Throughout dinner, Leo volleyed sarcastic comments about everything from Carmen's influencer energy ("Does anything happen if you don't document it?") to the hostel's wine selection ("They're serving us box wine at Paris prices"). Carmen fired back, calling him "a Hemingway cosplayer with commitment issues."
But Juno caught him watching her when he thought she wasn't looking, those dark eyes studying her like she was a puzzle he couldn't quite solve. When Étienne appeared briefly to drop off another bottle of wine, his fingers brushed Juno's as he set down her glass, and Leo's sketching paused for just a moment.
"You have admirers," Carmen whispered when Étienne retreated to the bar area.
"I have jet lag and terrible decision-making skills."
"Same thing, basically."
Leo closed his notebook with a soft snap. "So what's the plan, Juno the corporate escapee? Besides getting lost on purpose."
"No plan. That's the point."
"Dangerous philosophy." But he was smiling, that crooked grin that made her think of trouble she might actually want to find.

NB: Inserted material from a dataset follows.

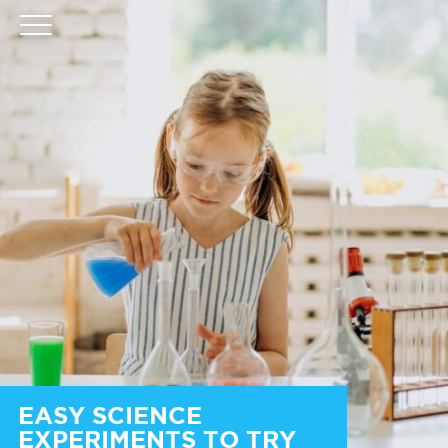
EASY SCIENCE
EXPERIMENTS TO TRY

Later, on the hostel's tiny balcony, Juno leaned against the iron railing and tried to process everything that had happened since she'd walked out of that conference room. Paris hummed below her—distant traffic, late-night conversations in windows across the street, the particular sound of a city that never quite sleeps.
Carmen appeared with a bottle of cheap rosé and two plastic cups. "Okay, debrief time. Thoughts on mysterious bartender poet versus sarcastic sketch artist?"
"They're both strangers, Carmen."
"The best ones always are." Carmen poured the wine and raised her cup. "To detours. And men who are either poetry or punchlines. Sometimes both."
They clinked plastic and drank wine that tasted like possibilities.
"Leo was sketching you during dinner," Carmen said casually.
"What?"
"His notebook. Every time you laughed or gestured, his pencil moved. Very stalkerish. Very romantic."
Juno felt heat creep up her neck. "You're imagining things."
"I have eyes, Juno. And instincts. That man is either going to write you a song or break your heart. Maybe both."
"I'm not here for romance. I'm here to figure out who I am when I'm not trying to impress Linda Crawford."
"Who says you can't do both?"
After Carmen went inside, Juno stayed on the balcony, writing in her journal by the light of her phone. She pulled out one of her postcards—the Eiffel Tower at twilight, classic and predictable—and wrote herself a note on the back: Begin.
It's only day one, she thought, listening to Paris breathe around her. But something's already shifting. Something that feels like the first real breath she's taken in years.